[Stored data]
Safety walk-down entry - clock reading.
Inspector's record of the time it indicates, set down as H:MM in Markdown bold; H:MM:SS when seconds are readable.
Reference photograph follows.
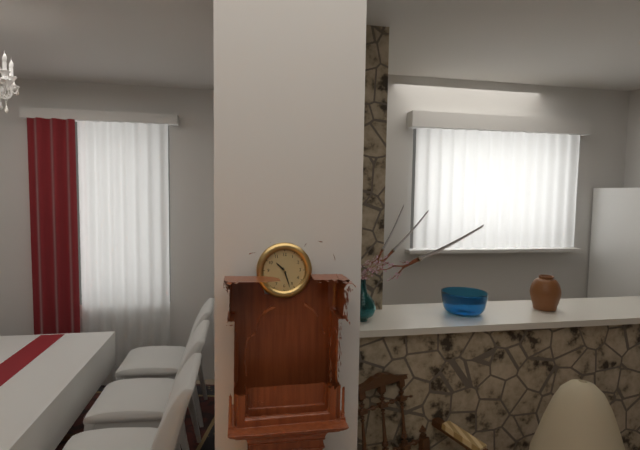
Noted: **10:27**
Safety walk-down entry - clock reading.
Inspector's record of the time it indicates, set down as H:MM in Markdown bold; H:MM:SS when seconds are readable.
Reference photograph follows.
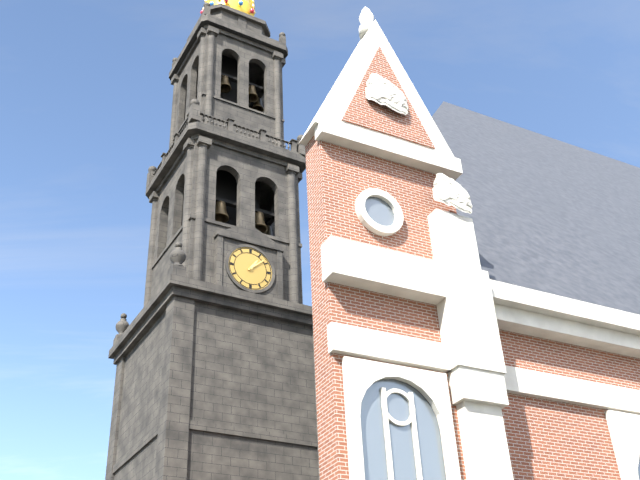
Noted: **1:08**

> **Aim**: Write out both rows again with "Safety walk-down entry" renamed to "Site inspection entry" and everything else kept the same. Leave the pictures out.

> **Worked solution**:
Site inspection entry - clock reading.
Inspector's record of the time it indicates, set down as H:MM in Markdown bold; H:MM:SS when seconds are readable.
Reference photograph follows.
Noted: **10:27**
Site inspection entry - clock reading.
Inspector's record of the time it indicates, set down as H:MM in Markdown bold; H:MM:SS when seconds are readable.
Reference photograph follows.
Noted: **1:08**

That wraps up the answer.